Üzerinde yaşadığımız topraklar eşsiz zenginlik ve güzelliklerle bezeli bir coğrafyaya ait. Katman katman tarihin üzerinde yaşıyoruz. Son yapılan kazılarda 8.000 yıl öncesine ait materyaller bulundu. Peki, bundan çocuklarımız ne kadar haberdar? Ebeveynler çocuklarının ellerinden tutup tarihle buluşmalarını sağlıyorlar mı? Ya da yaz tatillerinden sadece deniz-kum-güneş gereksinimini karşılayıp dönüyorlar mı?
Eğer durum böyle ise çocuklar bu kitabı mutlaka okusunlar isterim. Okusunlar ki tanısınlar bu toprakları. Göremedikleri yerleri en azından hayallerinde canlandırabilsinler.
Betül Avunç’un “İkiz Gezginler”i Peri ve Ege, İstanbul’dan Bodrum’a bir gezi gerçekleştiriyorlar. Gezi esnasında gördükleri, öğrendikleri dikkat çekici. Ayrıca mitolojik hikâyelerle daha da keyifleniyor bu gezileri. Boğaziçi’nin İnek Geçidi olduğunu, ayçiçeklerinin neden hep güneşe dönük olduklarını öğrenince de çok şaşırıyoruz.

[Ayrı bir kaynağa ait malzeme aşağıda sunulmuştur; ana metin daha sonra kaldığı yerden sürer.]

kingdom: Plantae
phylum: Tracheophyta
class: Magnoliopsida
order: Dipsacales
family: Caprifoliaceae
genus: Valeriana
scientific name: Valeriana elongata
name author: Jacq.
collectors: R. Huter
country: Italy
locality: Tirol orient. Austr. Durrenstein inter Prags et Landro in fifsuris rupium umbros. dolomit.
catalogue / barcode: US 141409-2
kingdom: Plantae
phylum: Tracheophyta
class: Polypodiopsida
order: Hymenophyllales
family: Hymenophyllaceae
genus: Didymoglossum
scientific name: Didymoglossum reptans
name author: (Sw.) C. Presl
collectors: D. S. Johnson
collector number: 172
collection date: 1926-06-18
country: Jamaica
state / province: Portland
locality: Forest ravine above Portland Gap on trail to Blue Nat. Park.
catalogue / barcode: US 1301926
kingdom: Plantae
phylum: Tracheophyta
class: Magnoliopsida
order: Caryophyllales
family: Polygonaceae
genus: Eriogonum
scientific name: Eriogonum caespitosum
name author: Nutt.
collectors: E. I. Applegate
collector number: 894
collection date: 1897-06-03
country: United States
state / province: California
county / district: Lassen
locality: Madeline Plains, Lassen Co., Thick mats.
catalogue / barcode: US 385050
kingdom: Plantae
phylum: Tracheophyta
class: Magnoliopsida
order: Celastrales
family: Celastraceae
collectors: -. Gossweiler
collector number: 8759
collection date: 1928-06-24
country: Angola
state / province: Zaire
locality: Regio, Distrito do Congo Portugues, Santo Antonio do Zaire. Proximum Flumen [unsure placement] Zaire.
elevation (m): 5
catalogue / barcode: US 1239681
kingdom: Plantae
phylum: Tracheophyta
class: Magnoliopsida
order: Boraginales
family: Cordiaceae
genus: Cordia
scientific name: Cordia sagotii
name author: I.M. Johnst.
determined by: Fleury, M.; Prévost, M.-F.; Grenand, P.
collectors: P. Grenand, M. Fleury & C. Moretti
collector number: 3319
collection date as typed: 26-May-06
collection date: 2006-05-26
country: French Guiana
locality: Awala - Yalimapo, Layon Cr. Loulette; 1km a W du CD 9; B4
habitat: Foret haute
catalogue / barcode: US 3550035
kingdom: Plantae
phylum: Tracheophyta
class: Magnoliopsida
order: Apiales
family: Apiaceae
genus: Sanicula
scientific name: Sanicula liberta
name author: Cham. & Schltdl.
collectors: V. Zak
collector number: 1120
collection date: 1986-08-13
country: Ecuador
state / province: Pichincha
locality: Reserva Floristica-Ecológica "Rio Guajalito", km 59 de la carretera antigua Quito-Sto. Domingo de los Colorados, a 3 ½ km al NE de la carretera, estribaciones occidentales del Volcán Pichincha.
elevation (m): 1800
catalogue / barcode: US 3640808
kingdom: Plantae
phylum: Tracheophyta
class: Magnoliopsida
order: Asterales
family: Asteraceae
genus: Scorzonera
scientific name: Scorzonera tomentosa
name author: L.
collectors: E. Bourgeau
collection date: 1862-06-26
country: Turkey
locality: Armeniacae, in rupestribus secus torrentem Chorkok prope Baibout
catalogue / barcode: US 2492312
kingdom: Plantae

Cesur yüzücü Leandros ve Troya’nın tahta atı heyecandan yerinde oturtmayacak çocukları. Bunlarla birlikte kanatlı koçun sırtında uçan çocukların başlarına ne geldi, Kral Midas’ın her tuttuğu neden altın oldu, Lidyalılar parayı nasıl icat etti, diye meraklananlar bu kitapta yanıtları bulabilirler. Sadece bu kadar da değil. Daha neler neler…
İkiz Gezginler Peri ile Ege, antik çağ efsanelerinin izini sürerken çok eğleniyorlar. Eğlenirken öğreniyorlar, öğrenirken de öğretiyorlar. Adnan Binyazar’ın bir sözü düşüyor hatırıma: “Edebiyat öğretmez ama edebiyatın öğrettiğini de hiçbir şey öğretemez,” diyordu bir yerde. Bu kitap da işte böyle bir şey.
“İkiz Gezginler: İstanbul’dan Bodrum’a” Tudem Yayınları tarafından yayımlanmış. Aynı yayınevinden sözünü etmek istediğim bir başka kitap ise “Babam ve Ben”. Patrick Modiano yazmış, Jean Jacques Sempe resimlemiş. Pıtırcık’ı bilenler Sempe adına yabancı değiller zaten. Modiano da henüz çok taze olan ödülü, Nobel’le adından söz ettiriyor bugünlerde.
2014 Nobel Edebiyat Ödülü sahibi Modiano bu kitapta 1960’lı yılların Paris’ine götürüyor bizi. Öykünün anlatıcısı Catherine, New York’ta bale öğretmeni. Ve babasıyla geçirmiş olduğu çocukluğunu anlatıyor. Annesinin adının çok az ve sadece mektup göndermiş olarak geçmesinden olsa gerek sanki hiç yok gibi. Bu yüzden baba-kız ilişkisine yoğunlaşıyoruz kitapta. Hatta öyle ki Yeşilçam’da izlediğimiz filmlerdeki gibi annesiz bir kızı izlediğimizi düşünebiliyoruz. Babasıyla ortak noktası ise her ikisinin de gözlük takıyor olmaları. Dans ederken çıkardığı gözlükleriyle keskinliğini kaybeden dünyasını babasıyla paylaşmak Cathrine’e farklı bir haz veriyor. “Gözlüklerimizi çıkarırdık. Etrafımızdaki her şey yumuşak ve sisli hale gelir, zaman dururdu. Kendimizi çok iyi hissederdik. (s. 10)”
Catherine’in babası Georges Certitude, nakliye işiyle uğraşmaktadır. Fakat çocuk gözüyle Catherine bu durumu çözememiştir ve onun için müthiş bir gizemdir babasının yaptığı iş. Bununla birlikte kitaptaki her olay somut bir sonuca bağlanmadığından okuyucun kafasında yeni pencereler açabiliyor. Bu da Modiano’nun kurgudaki ustalığını gösteriyor.
Bu kitap sadece çocuklara değil kızı olan babalara da değişik duygular yaşatacaktır.